▶ **PROBLEM**
Exact copies of the records below are needed, free of pictures.

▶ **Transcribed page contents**
..........

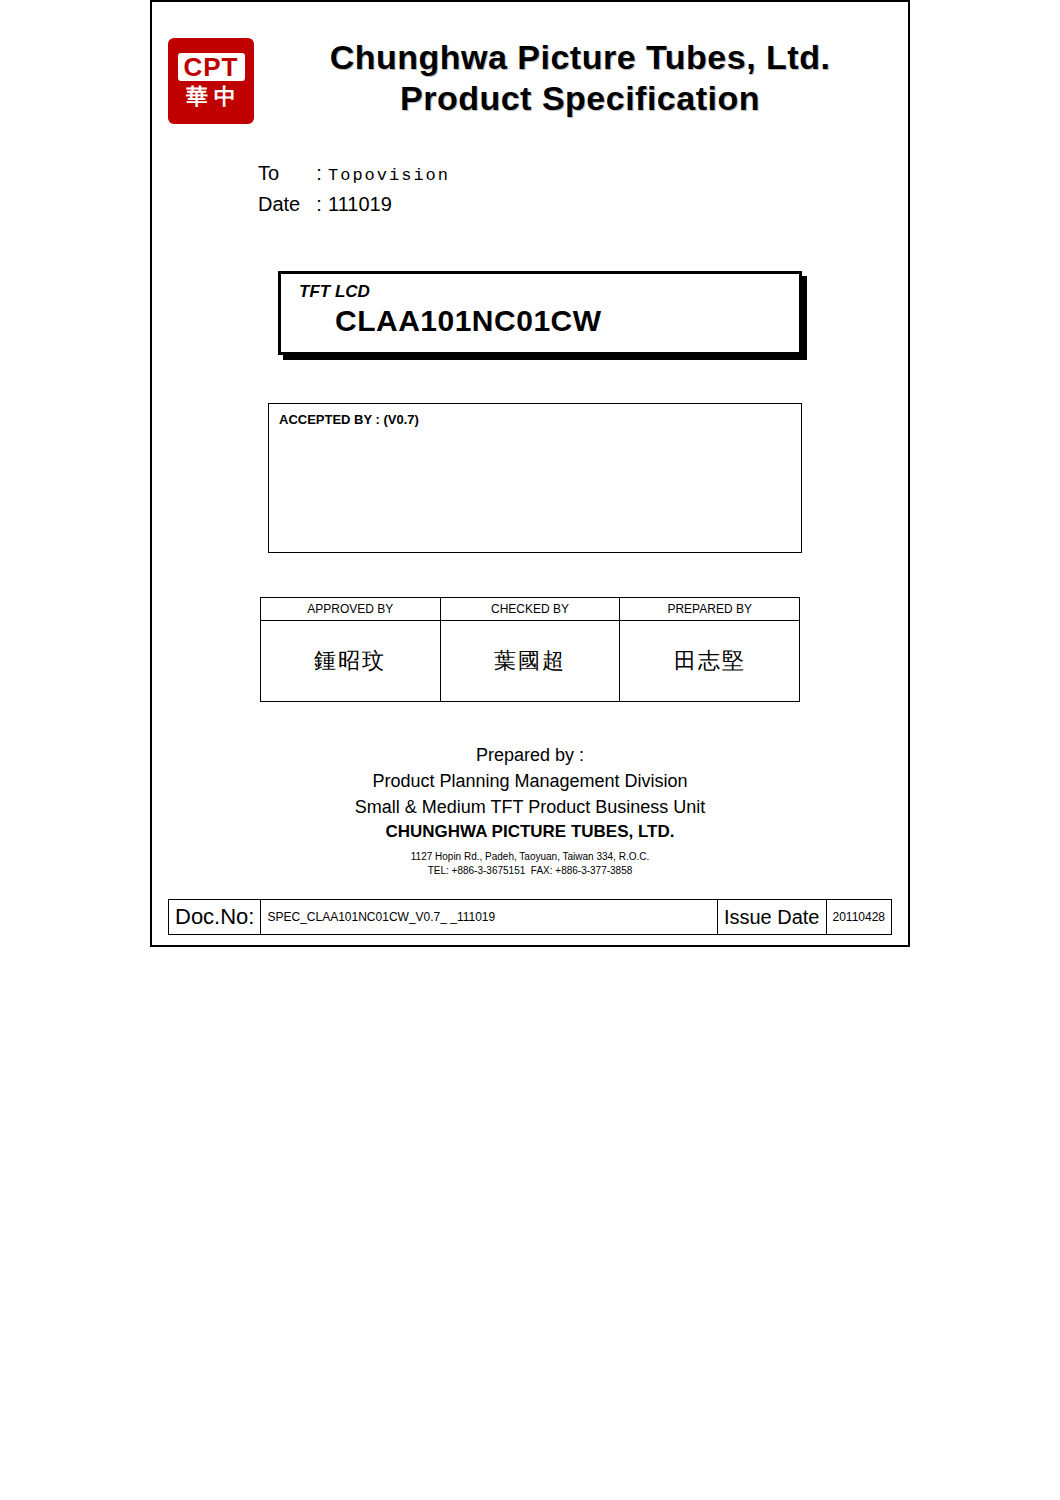CPT 華 中
Chunghwa Picture Tubes, Ltd.
Product Specification
To: Topovision
Date: 111019
TFT LCD
CLAA101NC01CW
ACCEPTED BY : (V0.7)
| APPROVED BY | CHECKED BY | PREPARED BY |
| --- | --- | --- |
| 鍾昭玟 | 葉國超 | 田志堅 |
Prepared by :
Product Planning Management Division
Small & Medium TFT Product Business Unit
CHUNGHWA PICTURE TUBES, LTD.
1127 Hopin Rd., Padeh, Taoyuan, Taiwan 334, R.O.C.
TEL: +886-3-3675151 FAX: +886-3-377-3858
Doc.No:
SPEC_CLAA101NC01CW_V0.7_ _111019
Issue Date
20110428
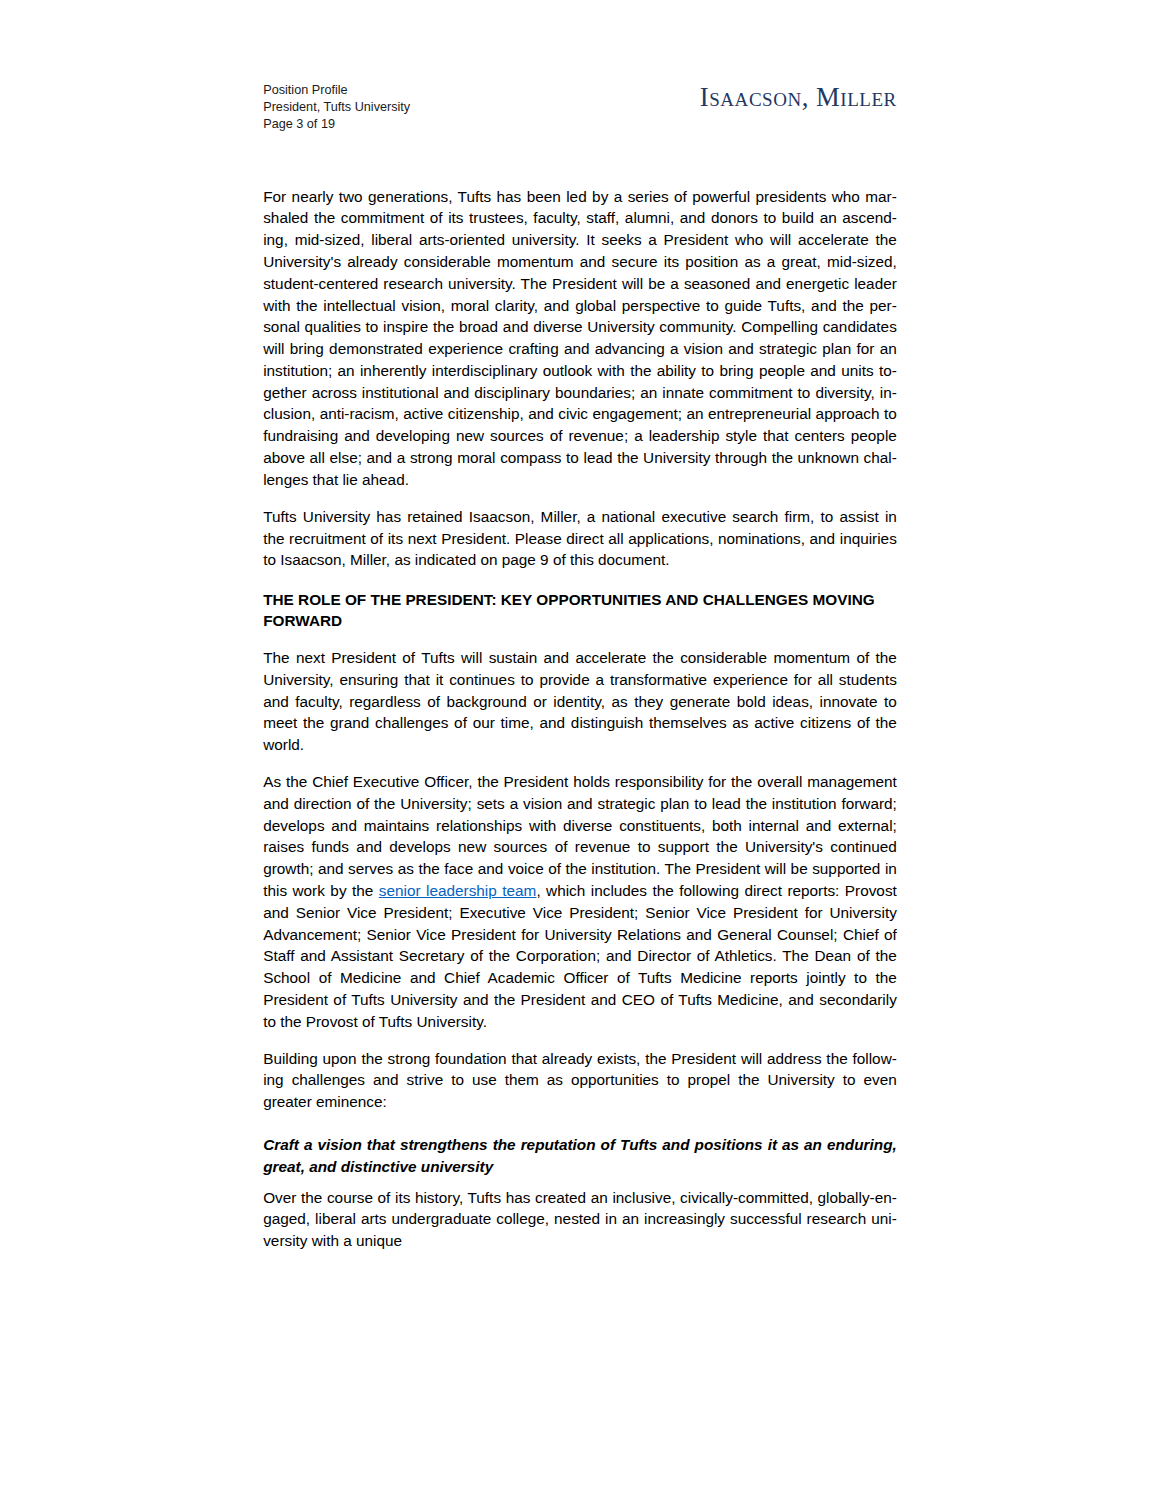Position Profile
President, Tufts University
Page 3 of 19
Isaacson, Miller
For nearly two generations, Tufts has been led by a series of powerful presidents who marshaled the commitment of its trustees, faculty, staff, alumni, and donors to build an ascending, mid-sized, liberal arts-oriented university. It seeks a President who will accelerate the University's already considerable momentum and secure its position as a great, mid-sized, student-centered research university. The President will be a seasoned and energetic leader with the intellectual vision, moral clarity, and global perspective to guide Tufts, and the personal qualities to inspire the broad and diverse University community. Compelling candidates will bring demonstrated experience crafting and advancing a vision and strategic plan for an institution; an inherently interdisciplinary outlook with the ability to bring people and units together across institutional and disciplinary boundaries; an innate commitment to diversity, inclusion, anti-racism, active citizenship, and civic engagement; an entrepreneurial approach to fundraising and developing new sources of revenue; a leadership style that centers people above all else; and a strong moral compass to lead the University through the unknown challenges that lie ahead.
Tufts University has retained Isaacson, Miller, a national executive search firm, to assist in the recruitment of its next President. Please direct all applications, nominations, and inquiries to Isaacson, Miller, as indicated on page 9 of this document.
THE ROLE OF THE PRESIDENT: KEY OPPORTUNITIES AND CHALLENGES MOVING FORWARD
The next President of Tufts will sustain and accelerate the considerable momentum of the University, ensuring that it continues to provide a transformative experience for all students and faculty, regardless of background or identity, as they generate bold ideas, innovate to meet the grand challenges of our time, and distinguish themselves as active citizens of the world.
As the Chief Executive Officer, the President holds responsibility for the overall management and direction of the University; sets a vision and strategic plan to lead the institution forward; develops and maintains relationships with diverse constituents, both internal and external; raises funds and develops new sources of revenue to support the University's continued growth; and serves as the face and voice of the institution. The President will be supported in this work by the senior leadership team, which includes the following direct reports: Provost and Senior Vice President; Executive Vice President; Senior Vice President for University Advancement; Senior Vice President for University Relations and General Counsel; Chief of Staff and Assistant Secretary of the Corporation; and Director of Athletics. The Dean of the School of Medicine and Chief Academic Officer of Tufts Medicine reports jointly to the President of Tufts University and the President and CEO of Tufts Medicine, and secondarily to the Provost of Tufts University.
Building upon the strong foundation that already exists, the President will address the following challenges and strive to use them as opportunities to propel the University to even greater eminence:
Craft a vision that strengthens the reputation of Tufts and positions it as an enduring, great, and distinctive university
Over the course of its history, Tufts has created an inclusive, civically-committed, globally-engaged, liberal arts undergraduate college, nested in an increasingly successful research university with a unique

..........

▶ **YOUR SOLUTION**
CPT 華 中
Chunghwa Picture Tubes, Ltd.
Product Specification
To: Topovision
Date: 111019
TFT LCD
CLAA101NC01CW
ACCEPTED BY : (V0.7)
| APPROVED BY | CHECKED BY | PREPARED BY |
| --- | --- | --- |
| 鍾昭玟 | 葉國超 | 田志堅 |
Prepared by :
Product Planning Management Division
Small & Medium TFT Product Business Unit
CHUNGHWA PICTURE TUBES, LTD.
1127 Hopin Rd., Padeh, Taoyuan, Taiwan 334, R.O.C.
TEL: +886-3-3675151 FAX: +886-3-377-3858
Doc.No:
SPEC_CLAA101NC01CW_V0.7_ _111019
Issue Date
20110428
Position Profile
President, Tufts University
Page 3 of 19
Isaacson, Miller
For nearly two generations, Tufts has been led by a series of powerful presidents who marshaled the commitment of its trustees, faculty, staff, alumni, and donors to build an ascending, mid-sized, liberal arts-oriented university. It seeks a President who will accelerate the University's already considerable momentum and secure its position as a great, mid-sized, student-centered research university. The President will be a seasoned and energetic leader with the intellectual vision, moral clarity, and global perspective to guide Tufts, and the personal qualities to inspire the broad and diverse University community. Compelling candidates will bring demonstrated experience crafting and advancing a vision and strategic plan for an institution; an inherently interdisciplinary outlook with the ability to bring people and units together across institutional and disciplinary boundaries; an innate commitment to diversity, inclusion, anti-racism, active citizenship, and civic engagement; an entrepreneurial approach to fundraising and developing new sources of revenue; a leadership style that centers people above all else; and a strong moral compass to lead the University through the unknown challenges that lie ahead.
Tufts University has retained Isaacson, Miller, a national executive search firm, to assist in the recruitment of its next President. Please direct all applications, nominations, and inquiries to Isaacson, Miller, as indicated on page 9 of this document.
THE ROLE OF THE PRESIDENT: KEY OPPORTUNITIES AND CHALLENGES MOVING FORWARD
The next President of Tufts will sustain and accelerate the considerable momentum of the University, ensuring that it continues to provide a transformative experience for all students and faculty, regardless of background or identity, as they generate bold ideas, innovate to meet the grand challenges of our time, and distinguish themselves as active citizens of the world.
As the Chief Executive Officer, the President holds responsibility for the overall management and direction of the University; sets a vision and strategic plan to lead the institution forward; develops and maintains relationships with diverse constituents, both internal and external; raises funds and develops new sources of revenue to support the University's continued growth; and serves as the face and voice of the institution. The President will be supported in this work by the senior leadership team, which includes the following direct reports: Provost and Senior Vice President; Executive Vice President; Senior Vice President for University Advancement; Senior Vice President for University Relations and General Counsel; Chief of Staff and Assistant Secretary of the Corporation; and Director of Athletics. The Dean of the School of Medicine and Chief Academic Officer of Tufts Medicine reports jointly to the President of Tufts University and the President and CEO of Tufts Medicine, and secondarily to the Provost of Tufts University.
Building upon the strong foundation that already exists, the President will address the following challenges and strive to use them as opportunities to propel the University to even greater eminence:
Craft a vision that strengthens the reputation of Tufts and positions it as an enduring, great, and distinctive university
Over the course of its history, Tufts has created an inclusive, civically-committed, globally-engaged, liberal arts undergraduate college, nested in an increasingly successful research university with a unique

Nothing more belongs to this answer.